Pope Francis completed a week-long visit to Africa in Juba on Sunday, celebrating Mass with a call to peace and praise for the courage of the South Sudanese people.
“When our strength seems paltry before the magnitude of our problems and the blind fury of violence, we Christians are able to make a decisive contribution to changing history,” the pontiff said. “Let us lay down the weapons of hatred and revenge, in order to take up those of prayer and charity. Let us overcome the dislikes and aversions that over time have become chronic and risk pitting tribes and ethnic groups against one another.”
The pope’s tour included meetings with President Salva Kiir, above, and other government and civil society leaders, as well as a visit Saturday with displaced persons and refugees. He called for humanitarian and development aid to assist those affected by South Sudan’s years of conflict.

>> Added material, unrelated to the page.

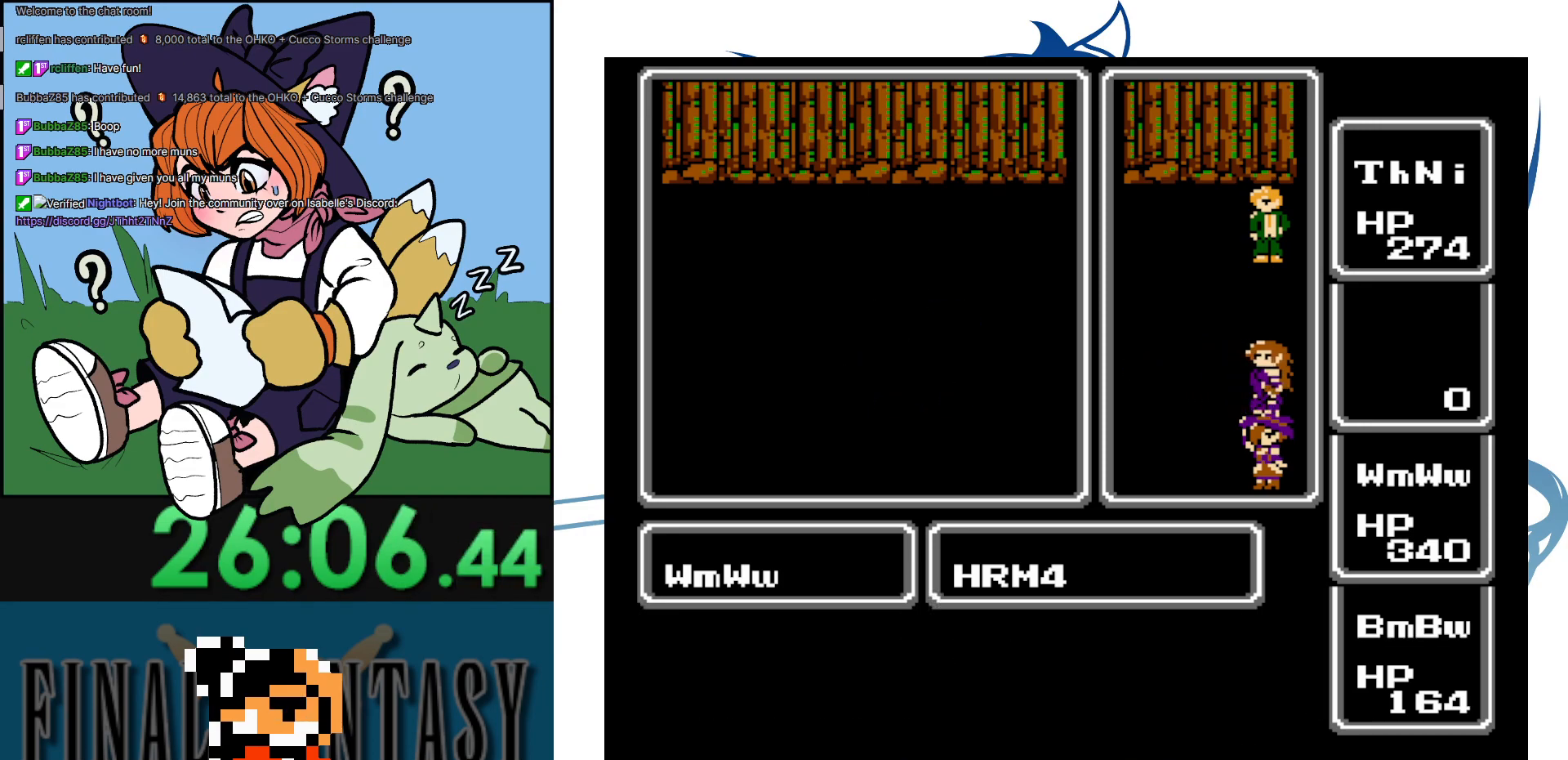
{"buttons": [], "events": [[17, "A", "up"], [183, "A", "down"], [317, "A", "up"], [400, "A", "down"], [500, "A", "up"]]}
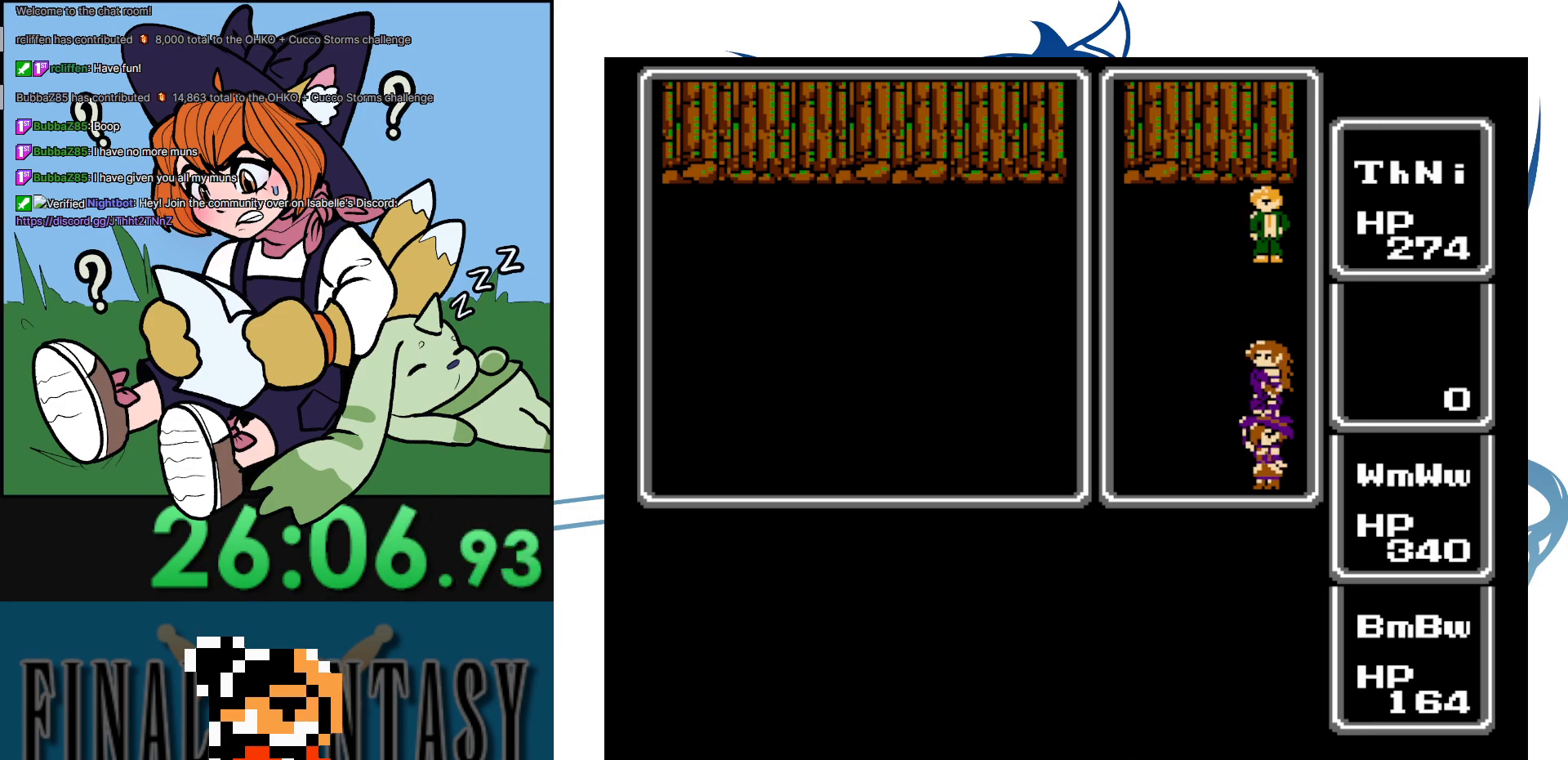
{"buttons": ["A"], "events": [[67, "A", "down"], [183, "A", "up"], [283, "A", "down"], [400, "A", "up"], [450, "A", "down"]]}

Pope Francis first visited Democratic Republic of Congo, speaking alongside Congolese President Felix Tshisekedi during a ceremony in Kinshasa last week. The pope, finally making a trip he was forced to cancel last June, said he was grateful to be making his visit as a pilgrim of reconciliation and of peace.
“I return to Rome with you even closer to my heart. You are in my heart; you are in the hearts of Christians worldwide!” the pope said as he departed South Sudan. “Never lose hope. And lose no opportunity to build peace in your country.”